Rules are made to be broken at AMG. The latest rule they’ve broken is the one that says any car will be worse when you cut the roof off it.
Bound to be, usually, because the roof is an integral part of the chassis and it’ll never quite be the same after you light up the gas axe, even if you bolt an RSJ underneath it.
But AMG cut the roof off the GT C coupe and created a roadster that almost matches its progenitor in every tangible way, but surpasses it by every visceral measure.
The GT C’s abilities were well beyond most drivers anyway, and AMG has dialled that back a touch and used that grip reserve to ratchet up the emotions without losing its integrity. It ends up being more of a sports car, more of the time.
You can tell almost instantly that it’s beautifully organised and integrated below decks, in part down to floor-level scaffolding and in part due to AMG sticking in more “cell blocks” in the thicker aluminium sills. The Z-fold roof system is brilliant in the real world, rising or falling in 11 seconds and doing either at up to 50km/h.
Its chassis feels rock solid and its suspension compliments it, and that thumping 410kW version of the dry-sump 4.0-litre hot-vee twin-turbo V8 is always either burbling or bellowing.

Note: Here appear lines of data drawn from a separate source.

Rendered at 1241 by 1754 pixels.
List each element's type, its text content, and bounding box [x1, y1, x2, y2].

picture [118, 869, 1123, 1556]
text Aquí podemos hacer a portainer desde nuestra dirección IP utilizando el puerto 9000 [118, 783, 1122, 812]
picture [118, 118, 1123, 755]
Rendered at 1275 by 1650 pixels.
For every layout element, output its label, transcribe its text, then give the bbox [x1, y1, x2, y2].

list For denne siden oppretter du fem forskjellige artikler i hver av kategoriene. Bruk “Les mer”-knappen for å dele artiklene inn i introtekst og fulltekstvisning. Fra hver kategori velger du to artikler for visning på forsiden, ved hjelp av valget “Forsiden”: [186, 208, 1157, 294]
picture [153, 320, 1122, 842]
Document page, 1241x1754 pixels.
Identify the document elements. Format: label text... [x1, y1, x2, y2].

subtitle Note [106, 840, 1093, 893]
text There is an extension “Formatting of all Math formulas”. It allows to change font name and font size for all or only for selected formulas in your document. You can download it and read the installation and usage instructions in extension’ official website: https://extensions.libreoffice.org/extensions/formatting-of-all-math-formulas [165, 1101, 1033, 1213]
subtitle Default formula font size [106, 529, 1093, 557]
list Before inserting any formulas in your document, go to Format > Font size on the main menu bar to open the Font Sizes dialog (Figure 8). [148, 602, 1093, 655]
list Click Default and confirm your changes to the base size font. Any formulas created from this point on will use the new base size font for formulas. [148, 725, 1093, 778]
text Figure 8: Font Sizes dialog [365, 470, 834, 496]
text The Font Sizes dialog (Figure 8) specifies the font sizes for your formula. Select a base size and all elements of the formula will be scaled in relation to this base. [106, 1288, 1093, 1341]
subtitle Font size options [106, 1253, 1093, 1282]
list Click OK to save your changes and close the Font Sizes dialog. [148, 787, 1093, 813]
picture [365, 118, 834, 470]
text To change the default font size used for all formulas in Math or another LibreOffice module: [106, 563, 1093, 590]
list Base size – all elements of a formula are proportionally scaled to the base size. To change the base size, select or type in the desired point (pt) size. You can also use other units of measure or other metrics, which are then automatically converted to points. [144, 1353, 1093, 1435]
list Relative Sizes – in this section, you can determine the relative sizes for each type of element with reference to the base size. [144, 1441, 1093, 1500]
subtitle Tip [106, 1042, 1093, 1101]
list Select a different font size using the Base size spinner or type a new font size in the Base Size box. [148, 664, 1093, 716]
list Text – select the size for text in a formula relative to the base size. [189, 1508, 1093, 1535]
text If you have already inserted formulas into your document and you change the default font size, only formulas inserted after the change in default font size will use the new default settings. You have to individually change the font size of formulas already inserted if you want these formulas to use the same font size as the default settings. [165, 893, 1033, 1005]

It’s a car that exudes confidence in everything it does and it osmoses that confidence into its drivers, so much so you quickly begin to throw it into corners well beyond its grip limits, safe in the knowledge that the car beneath is faithful and fun as well as fast.
The rear-driver gets a big dose of handler helper in the form of the GT R’s rear-wheel steering and it’s just a charming place to be whether the car’s at two of its tenths or 13 of them.
It goes from gentle cruises full of birdsongs with the roof down to fully-fledged fauna frightener, brimming with turbo fizzes, pump whines, exhaust bellows, pops and crackles, in the flick of an ankle.
You don’t smile just because of the power and torque, though. You smile because it has enormous breadth of character, capable of driving with the roof down at up to 160km/h before any significant buffeting begins and voices need to be raised.
It’s about 50kg heavier than the Coupe, at 1660kg (DIN), but its only significant shortcoming is a 65-litre tank, which I’d personally feel compelled to empty every time I saw the needle on full.
There’s a base version of this car with 350kW, but why bother with that when the GT C has 26kW more than the GT S Coupe and falls just 20kW shy of the brilliant GT R?
It’s not just about power, though that helps when you want to snap to 100km/h in 3.7 seconds and on to 316km/h. Power is the headline, while the 680Nm of torque between 1900 and 5750rpm is what gets the job done most of the time for most people.
It has no weak points in its range, working like an ox at 2000rpm, snapping out of a corner at 4500rpm or screaming up to 7000rpm before a gear change. And you can hear more of the engine’s heavy breathing with the roof off.
The GT C also stretches the rear end 57mm wider to accommodate the 305/30 R20 rear rubber, takes in an electronically controlled locking differential (the standard car uses a mechanical unit), gains adaptive damping, a stronger seven-speed dual-clutch transmission, it uses the loudest exhaust system, tarmac-tearing brakes and it even has a Race mode.
You can fling it at corners carrying ludicrously exaggerated speed and it will begin to push at the front before the rear steering and the differential join the party and calmly, seamlessly ease it all back into line. It’s the same when the tail begins to slide. The body control is brilliant, too, and it rides bumps sensationally well, whether it’s cruising or loaded up mid-corner.
It’s one of the easiest junior supercars we’ve ever had to live with, and it’s somehow softer and more charming, all the time.